You are viewing a plain text version of this content. The canonical link for it is here.
Posted to issues@commons.apache.org by "Maurizio Cucchiara (JIRA)" <ji...@apache.org> on 2013/12/01 11:45:36 UTC
[jira] [Commented] (LANG-871) [XSS] Possible attacks through
StringEscapeUtils.escapeEcmaScript?
[ https://issues.apache.org/jira/browse/LANG-871?page=com.atlassian.jira.plugin.system.issuetabpanels:comment-tabpanel&focusedCommentId=13835998#comment-13835998 ]
Maurizio Cucchiara commented on LANG-871:
-----------------------------------------
[~bayard],
thought I agree with you, the truth is that there are many framework/application which rely on escape* methods in terms of security.
[~aree] An input example would be appreciated.
> [XSS] Possible attacks through StringEscapeUtils.escapeEcmaScript?

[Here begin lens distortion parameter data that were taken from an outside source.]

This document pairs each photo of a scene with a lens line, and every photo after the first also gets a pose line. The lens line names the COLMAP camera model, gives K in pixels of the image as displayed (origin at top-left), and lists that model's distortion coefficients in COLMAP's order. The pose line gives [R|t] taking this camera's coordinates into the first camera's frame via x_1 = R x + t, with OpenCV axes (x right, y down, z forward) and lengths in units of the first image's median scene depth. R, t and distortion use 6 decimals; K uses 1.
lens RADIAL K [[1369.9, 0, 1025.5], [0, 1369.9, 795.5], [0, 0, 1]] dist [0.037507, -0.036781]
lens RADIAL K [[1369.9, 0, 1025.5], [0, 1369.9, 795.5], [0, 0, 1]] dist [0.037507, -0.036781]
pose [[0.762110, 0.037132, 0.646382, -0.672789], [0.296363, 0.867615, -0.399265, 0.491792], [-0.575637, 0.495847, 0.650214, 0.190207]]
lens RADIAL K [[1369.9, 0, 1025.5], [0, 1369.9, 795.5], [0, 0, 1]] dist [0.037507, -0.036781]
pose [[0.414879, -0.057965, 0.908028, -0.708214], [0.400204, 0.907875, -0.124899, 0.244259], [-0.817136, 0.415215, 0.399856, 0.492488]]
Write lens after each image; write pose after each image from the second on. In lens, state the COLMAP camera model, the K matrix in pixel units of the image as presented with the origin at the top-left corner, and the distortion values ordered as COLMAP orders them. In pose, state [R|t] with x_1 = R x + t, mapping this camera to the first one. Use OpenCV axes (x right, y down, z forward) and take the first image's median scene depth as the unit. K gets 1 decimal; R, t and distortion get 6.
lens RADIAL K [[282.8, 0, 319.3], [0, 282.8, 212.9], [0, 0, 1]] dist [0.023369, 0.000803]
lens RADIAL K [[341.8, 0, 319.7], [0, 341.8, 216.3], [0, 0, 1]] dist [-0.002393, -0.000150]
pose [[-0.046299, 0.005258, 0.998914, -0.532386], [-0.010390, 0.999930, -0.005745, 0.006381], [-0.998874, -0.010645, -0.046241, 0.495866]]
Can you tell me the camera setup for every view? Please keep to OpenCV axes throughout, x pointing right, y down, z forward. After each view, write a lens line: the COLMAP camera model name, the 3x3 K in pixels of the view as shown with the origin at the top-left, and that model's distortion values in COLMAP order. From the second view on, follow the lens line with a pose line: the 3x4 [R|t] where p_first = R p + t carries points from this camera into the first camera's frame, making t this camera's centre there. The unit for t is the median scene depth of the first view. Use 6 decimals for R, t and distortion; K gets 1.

> ------------------------------------------------------------------
>
> Key: LANG-871
> URL: https://issues.apache.org/jira/browse/LANG-871
> Project: Commons Lang
> Issue Type: Bug
> Components: lang.*
> Affects Versions: 3.1
> Reporter: Andy Reek
> Labels: XSS
> Fix For: Discussion
>
>
> org.apache.commons.lang3.StringEscapeUtils.escapeEcmaScript does the escape via a prefixed '\' on all characters which must be escaped. I am not sure if this is really secure, if am looking at the comments on https://www.owasp.org/index.php/XSS_(Cross_Site_Scripting)_Prevention_Cheat_Sheet#RULE_.233_-_JavaScript_Escape_Before_Inserting_Untrusted_Data_into_JavaScript_Data_Values. They say it is possible to do an attack by escape the escape. I tested this with the string '\"' and the output was '\\\"'. Is this really ecma-/java-script secure? Or is it better to use the the implementation used by OWASP?